The mother figure is an ever present force in literature. Love or hate them, we look at a few who stand out.
The Queen from the Grimm Brothers’ Snow White: A practitioner of the dark arts and a parent who relishes the prospect of filicide best describes the queen mother in the Grimm Brothers’ tale.
Still, she is the reason Snow White connected with her Prince – if she had been the loving mother everyone wishes for, our fairytale princess would have just stayed home!
Mrs White from William Wymark Jacob’s short story The Monkey’s Paw: It is said the pain of losing one’s only child is the worst pain one can experience.

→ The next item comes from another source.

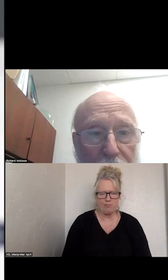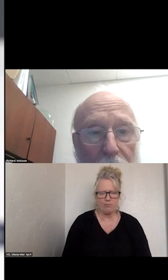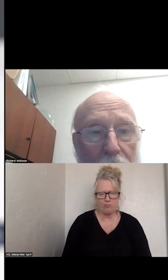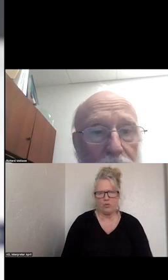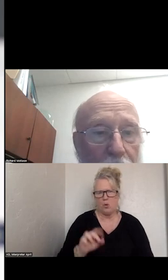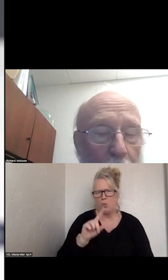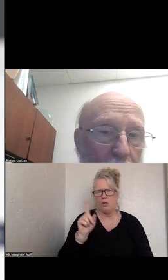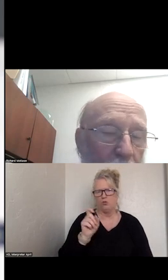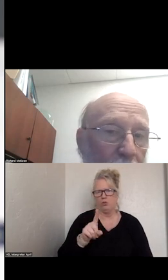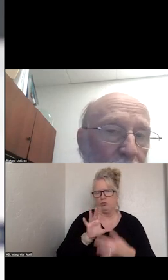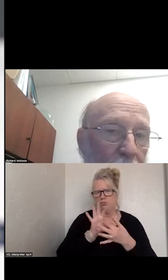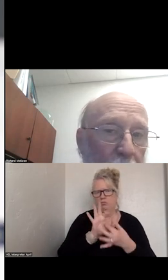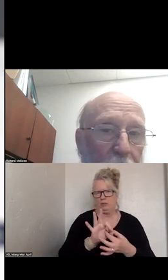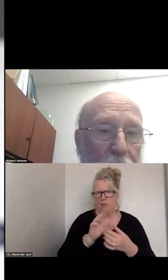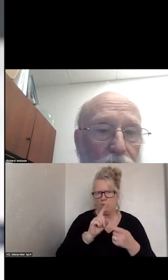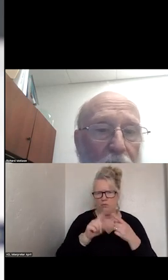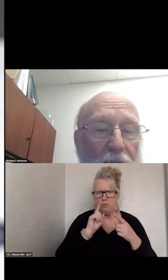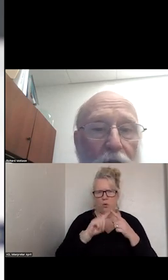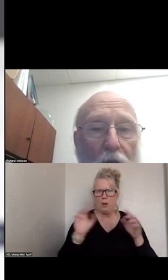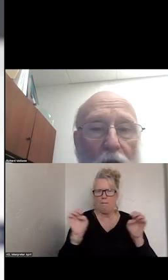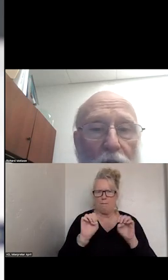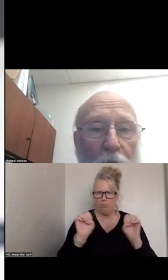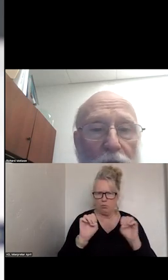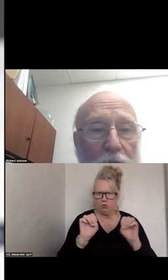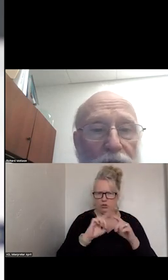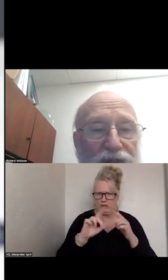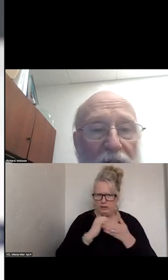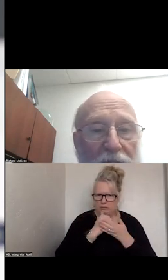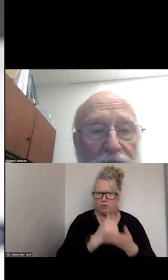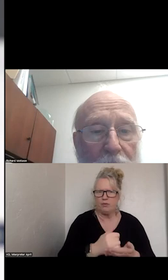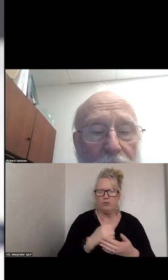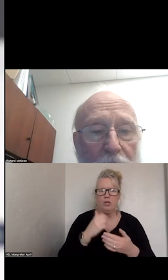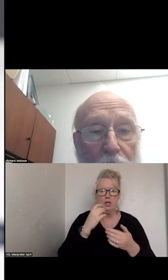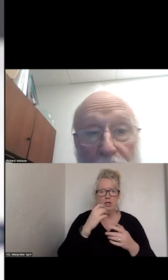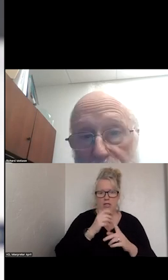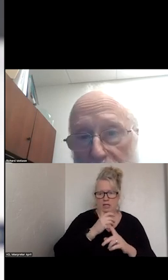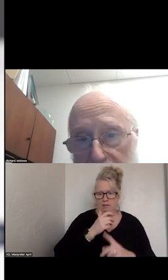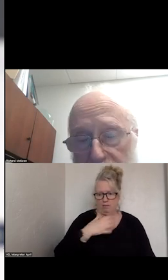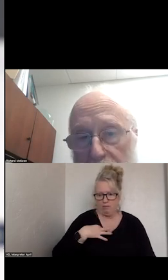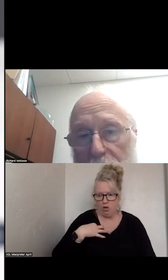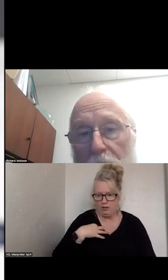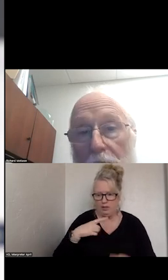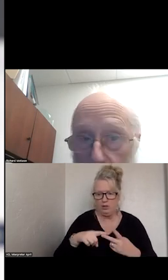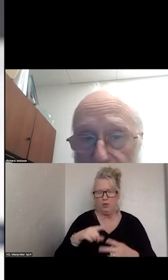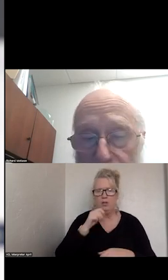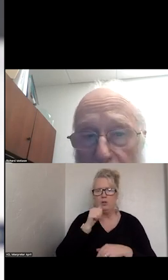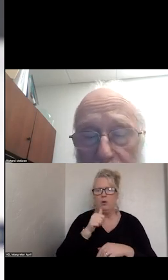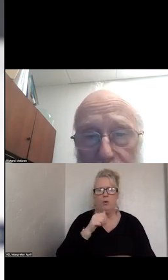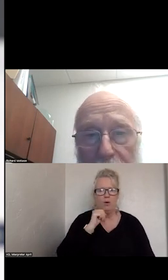DO WE TRACK ON WHETHER IT WAS VOLUNTARY OR NOT? WE DO TRACK ON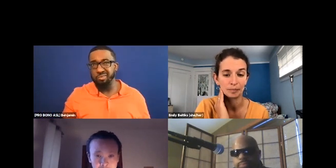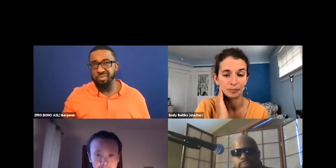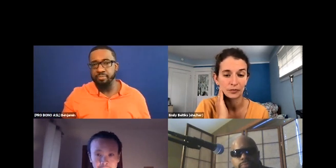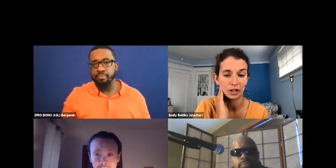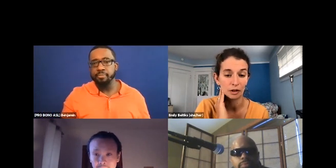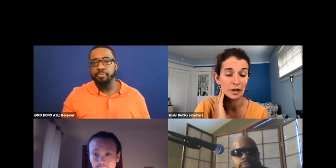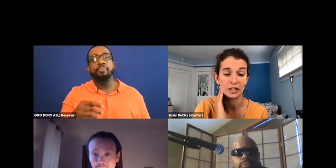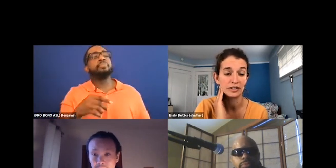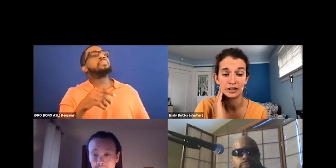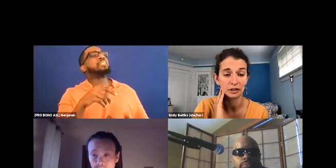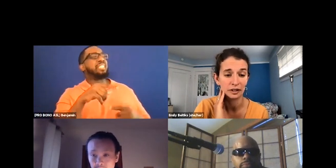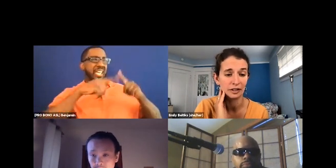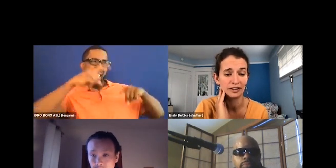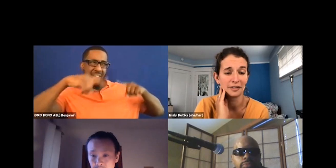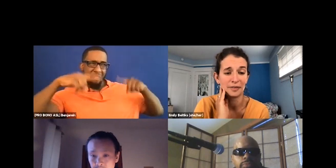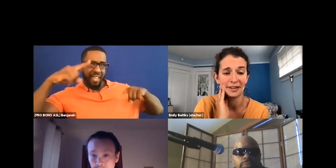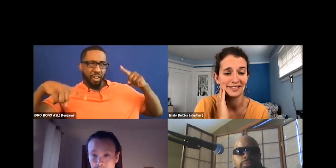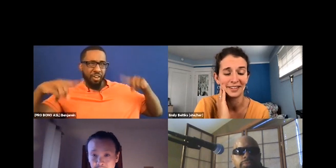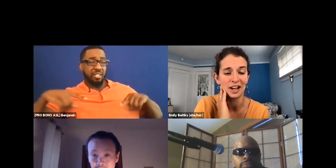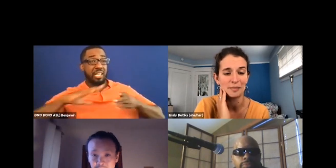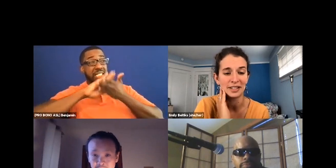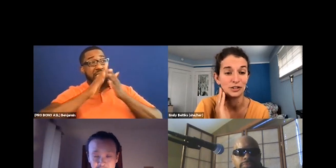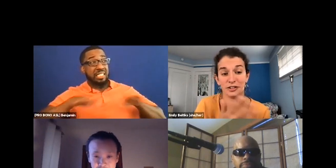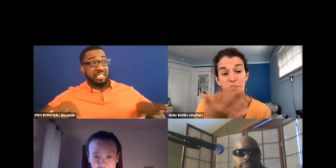easier than a lot because you just have silence.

So when Mrs White loses her son to a factory accident, she uses her powers to bring him back from the dead – never mind the horrifyingly mutilated body.
She may be wrong in going against the laws of nature but a mother’s love goes beyond skin deep.
Miss Havisham from Charles Dickens’ Great Expectations: A woman who never takes off her wedding dress should not be allowed to adopt children no matter how wealthy she is! True enough, she messes up her adopted daughter’s future in her blind need to punish all men for being jilted at the altar. And so her adopted daughter doesn’t know enough to love the boy who loves her dearly and instead marries an abusive man.
Fortunately, realisation dawns as Miss Havisham nears death and there is a happy ending for her daughter.
Vianne Rocher from Joanne Harris’ Chocolat: Of all the literary mothers, Vianne Rocher tops them all with her free spirit, courage and entrepreneurial prowess. In a small, conservative community, it must have been quite a test for this single mother, not only in terms of culinary talents but also diplomacy.
But by focusing on the simple goals in life, ie, to have her daughter by her side and to settle down to a normal life, everything falls into place.
Personally, if there was ever a model to emulate, Rocher, with her mild but firm manner towards every challenge that rolls into her path, would be it.